Dataset rows:
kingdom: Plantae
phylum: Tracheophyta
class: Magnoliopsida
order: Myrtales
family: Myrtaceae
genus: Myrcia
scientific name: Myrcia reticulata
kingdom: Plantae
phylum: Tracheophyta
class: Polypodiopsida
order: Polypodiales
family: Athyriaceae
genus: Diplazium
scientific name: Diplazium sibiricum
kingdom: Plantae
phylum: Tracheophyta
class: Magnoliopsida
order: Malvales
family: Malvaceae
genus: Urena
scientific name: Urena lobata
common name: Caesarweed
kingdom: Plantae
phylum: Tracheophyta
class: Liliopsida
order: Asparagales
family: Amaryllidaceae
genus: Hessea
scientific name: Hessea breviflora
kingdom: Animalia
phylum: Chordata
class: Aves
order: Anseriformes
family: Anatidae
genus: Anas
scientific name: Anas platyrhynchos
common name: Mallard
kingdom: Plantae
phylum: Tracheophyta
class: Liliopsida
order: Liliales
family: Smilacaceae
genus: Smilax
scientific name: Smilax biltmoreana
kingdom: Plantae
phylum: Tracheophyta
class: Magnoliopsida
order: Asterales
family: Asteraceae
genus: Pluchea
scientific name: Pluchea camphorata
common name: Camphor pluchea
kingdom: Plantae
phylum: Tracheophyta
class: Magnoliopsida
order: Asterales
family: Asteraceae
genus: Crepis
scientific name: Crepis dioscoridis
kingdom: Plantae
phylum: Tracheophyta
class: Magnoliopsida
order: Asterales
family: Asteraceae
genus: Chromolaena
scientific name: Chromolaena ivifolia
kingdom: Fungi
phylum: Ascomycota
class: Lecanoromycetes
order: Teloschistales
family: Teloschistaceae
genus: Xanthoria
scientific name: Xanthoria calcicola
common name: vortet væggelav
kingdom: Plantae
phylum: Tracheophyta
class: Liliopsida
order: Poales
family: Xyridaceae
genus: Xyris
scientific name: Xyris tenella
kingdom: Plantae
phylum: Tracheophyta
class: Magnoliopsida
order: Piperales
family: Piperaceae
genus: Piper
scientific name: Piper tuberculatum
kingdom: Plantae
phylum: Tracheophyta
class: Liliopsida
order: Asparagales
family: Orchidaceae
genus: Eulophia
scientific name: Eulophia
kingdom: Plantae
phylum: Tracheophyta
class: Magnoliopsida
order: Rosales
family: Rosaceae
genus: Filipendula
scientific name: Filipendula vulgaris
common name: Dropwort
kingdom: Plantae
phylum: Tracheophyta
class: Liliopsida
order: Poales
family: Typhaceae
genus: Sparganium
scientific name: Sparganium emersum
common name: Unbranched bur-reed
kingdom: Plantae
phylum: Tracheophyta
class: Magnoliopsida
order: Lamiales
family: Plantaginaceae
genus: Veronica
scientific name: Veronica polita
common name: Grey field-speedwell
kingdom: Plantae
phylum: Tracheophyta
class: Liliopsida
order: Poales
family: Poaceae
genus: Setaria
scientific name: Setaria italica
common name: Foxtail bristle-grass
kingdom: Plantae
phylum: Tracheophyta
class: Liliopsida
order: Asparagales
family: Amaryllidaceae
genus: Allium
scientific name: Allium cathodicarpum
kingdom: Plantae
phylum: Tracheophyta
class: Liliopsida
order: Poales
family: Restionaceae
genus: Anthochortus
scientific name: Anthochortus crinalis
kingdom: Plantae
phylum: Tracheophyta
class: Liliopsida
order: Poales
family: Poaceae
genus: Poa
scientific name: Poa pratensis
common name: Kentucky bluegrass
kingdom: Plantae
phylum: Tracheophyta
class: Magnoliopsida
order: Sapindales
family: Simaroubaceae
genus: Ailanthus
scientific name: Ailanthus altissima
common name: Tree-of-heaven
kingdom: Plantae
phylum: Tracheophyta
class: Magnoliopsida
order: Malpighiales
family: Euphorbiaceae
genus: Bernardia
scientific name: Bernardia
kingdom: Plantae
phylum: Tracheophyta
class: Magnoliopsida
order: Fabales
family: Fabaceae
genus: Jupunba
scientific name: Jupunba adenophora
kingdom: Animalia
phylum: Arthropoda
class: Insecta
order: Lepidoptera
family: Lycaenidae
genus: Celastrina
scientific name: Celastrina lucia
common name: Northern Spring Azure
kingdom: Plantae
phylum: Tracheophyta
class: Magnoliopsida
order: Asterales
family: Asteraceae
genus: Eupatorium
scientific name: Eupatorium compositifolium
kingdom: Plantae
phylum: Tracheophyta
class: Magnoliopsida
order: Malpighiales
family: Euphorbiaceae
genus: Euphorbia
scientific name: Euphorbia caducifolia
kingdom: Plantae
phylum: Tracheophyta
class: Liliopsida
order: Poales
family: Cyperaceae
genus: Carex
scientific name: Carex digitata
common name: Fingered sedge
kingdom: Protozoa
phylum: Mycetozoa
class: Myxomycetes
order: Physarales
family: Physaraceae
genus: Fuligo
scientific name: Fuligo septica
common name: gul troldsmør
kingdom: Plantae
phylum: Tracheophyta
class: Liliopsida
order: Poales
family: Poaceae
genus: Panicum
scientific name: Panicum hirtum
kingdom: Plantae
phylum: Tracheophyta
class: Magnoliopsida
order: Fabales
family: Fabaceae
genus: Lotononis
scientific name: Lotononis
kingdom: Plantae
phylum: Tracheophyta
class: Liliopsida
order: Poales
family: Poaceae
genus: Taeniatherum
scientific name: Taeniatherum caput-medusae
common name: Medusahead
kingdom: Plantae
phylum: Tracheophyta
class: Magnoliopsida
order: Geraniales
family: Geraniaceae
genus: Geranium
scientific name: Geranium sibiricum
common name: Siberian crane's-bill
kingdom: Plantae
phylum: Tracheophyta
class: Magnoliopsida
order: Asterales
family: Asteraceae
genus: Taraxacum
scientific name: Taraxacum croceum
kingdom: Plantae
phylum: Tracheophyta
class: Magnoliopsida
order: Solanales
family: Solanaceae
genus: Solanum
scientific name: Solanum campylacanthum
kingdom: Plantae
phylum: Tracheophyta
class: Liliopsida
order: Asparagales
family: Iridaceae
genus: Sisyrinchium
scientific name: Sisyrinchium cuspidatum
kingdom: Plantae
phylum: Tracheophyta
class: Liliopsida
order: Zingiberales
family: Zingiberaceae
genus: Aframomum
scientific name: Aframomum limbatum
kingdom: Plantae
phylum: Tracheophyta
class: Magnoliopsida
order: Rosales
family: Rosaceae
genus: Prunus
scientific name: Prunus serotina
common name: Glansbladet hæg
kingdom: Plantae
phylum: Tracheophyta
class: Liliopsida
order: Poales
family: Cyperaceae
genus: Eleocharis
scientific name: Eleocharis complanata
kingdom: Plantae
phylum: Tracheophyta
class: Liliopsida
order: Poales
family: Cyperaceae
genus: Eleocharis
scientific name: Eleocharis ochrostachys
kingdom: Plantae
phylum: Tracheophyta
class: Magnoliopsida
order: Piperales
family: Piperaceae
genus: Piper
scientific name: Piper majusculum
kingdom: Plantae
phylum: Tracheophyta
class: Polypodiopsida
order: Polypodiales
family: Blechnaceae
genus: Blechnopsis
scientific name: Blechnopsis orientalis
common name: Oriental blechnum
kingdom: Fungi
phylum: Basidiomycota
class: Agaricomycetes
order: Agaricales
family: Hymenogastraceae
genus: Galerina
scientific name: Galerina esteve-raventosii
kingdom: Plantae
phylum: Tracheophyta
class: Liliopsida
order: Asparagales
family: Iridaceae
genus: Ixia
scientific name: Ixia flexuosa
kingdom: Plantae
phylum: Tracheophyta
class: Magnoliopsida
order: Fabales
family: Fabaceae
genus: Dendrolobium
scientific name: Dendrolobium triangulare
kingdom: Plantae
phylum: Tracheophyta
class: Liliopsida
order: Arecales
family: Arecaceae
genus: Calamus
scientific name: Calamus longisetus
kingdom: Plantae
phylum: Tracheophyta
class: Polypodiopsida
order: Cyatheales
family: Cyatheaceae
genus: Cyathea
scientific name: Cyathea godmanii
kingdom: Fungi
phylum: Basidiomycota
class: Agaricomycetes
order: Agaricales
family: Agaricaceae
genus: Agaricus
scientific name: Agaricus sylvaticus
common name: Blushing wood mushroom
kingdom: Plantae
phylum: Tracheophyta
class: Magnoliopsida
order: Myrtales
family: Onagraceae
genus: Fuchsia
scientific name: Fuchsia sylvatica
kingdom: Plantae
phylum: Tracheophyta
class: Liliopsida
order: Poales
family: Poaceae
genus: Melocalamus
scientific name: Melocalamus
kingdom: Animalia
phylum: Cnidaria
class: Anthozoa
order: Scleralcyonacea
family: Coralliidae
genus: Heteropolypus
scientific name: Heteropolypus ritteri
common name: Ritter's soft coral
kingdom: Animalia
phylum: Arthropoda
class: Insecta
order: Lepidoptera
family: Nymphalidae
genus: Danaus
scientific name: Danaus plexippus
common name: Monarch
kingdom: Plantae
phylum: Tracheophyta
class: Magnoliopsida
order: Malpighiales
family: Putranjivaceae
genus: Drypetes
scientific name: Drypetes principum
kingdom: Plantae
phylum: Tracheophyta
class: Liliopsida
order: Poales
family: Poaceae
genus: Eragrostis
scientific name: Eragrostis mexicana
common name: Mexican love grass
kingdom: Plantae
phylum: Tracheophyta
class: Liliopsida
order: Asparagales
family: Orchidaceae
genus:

Aim:
Update the records above from the line that contains "class: Lecanoromycetes" through the line that contains "common name: Tree-of-heaven", replacing "common name" with "vernacular name" and leaving everything else unchanged. Give only those lines.

Solution for this problem:
class: Lecanoromycetes
order: Teloschistales
family: Teloschistaceae
genus: Xanthoria
scientific name: Xanthoria calcicola
vernacular name: vortet væggelav
kingdom: Plantae
phylum: Tracheophyta
class: Liliopsida
order: Poales
family: Xyridaceae
genus: Xyris
scientific name: Xyris tenella
kingdom: Plantae
phylum: Tracheophyta
class: Magnoliopsida
order: Piperales
family: Piperaceae
genus: Piper
scientific name: Piper tuberculatum
kingdom: Plantae
phylum: Tracheophyta
class: Liliopsida
order: Asparagales
family: Orchidaceae
genus: Eulophia
scientific name: Eulophia
kingdom: Plantae
phylum: Tracheophyta
class: Magnoliopsida
order: Rosales
family: Rosaceae
genus: Filipendula
scientific name: Filipendula vulgaris
vernacular name: Dropwort
kingdom: Plantae
phylum: Tracheophyta
class: Liliopsida
order: Poales
family: Typhaceae
genus: Sparganium
scientific name: Sparganium emersum
vernacular name: Unbranched bur-reed
kingdom: Plantae
phylum: Tracheophyta
class: Magnoliopsida
order: Lamiales
family: Plantaginaceae
genus: Veronica
scientific name: Veronica polita
vernacular name: Grey field-speedwell
kingdom: Plantae
phylum: Tracheophyta
class: Liliopsida
order: Poales
family: Poaceae
genus: Setaria
scientific name: Setaria italica
vernacular name: Foxtail bristle-grass
kingdom: Plantae
phylum: Tracheophyta
class: Liliopsida
order: Asparagales
family: Amaryllidaceae
genus: Allium
scientific name: Allium cathodicarpum
kingdom: Plantae
phylum: Tracheophyta
class: Liliopsida
order: Poales
family: Restionaceae
genus: Anthochortus
scientific name: Anthochortus crinalis
kingdom: Plantae
phylum: Tracheophyta
class: Liliopsida
order: Poales
family: Poaceae
genus: Poa
scientific name: Poa pratensis
vernacular name: Kentucky bluegrass
kingdom: Plantae
phylum: Tracheophyta
class: Magnoliopsida
order: Sapindales
family: Simaroubaceae
genus: Ailanthus
scientific name: Ailanthus altissima
vernacular name: Tree-of-heaven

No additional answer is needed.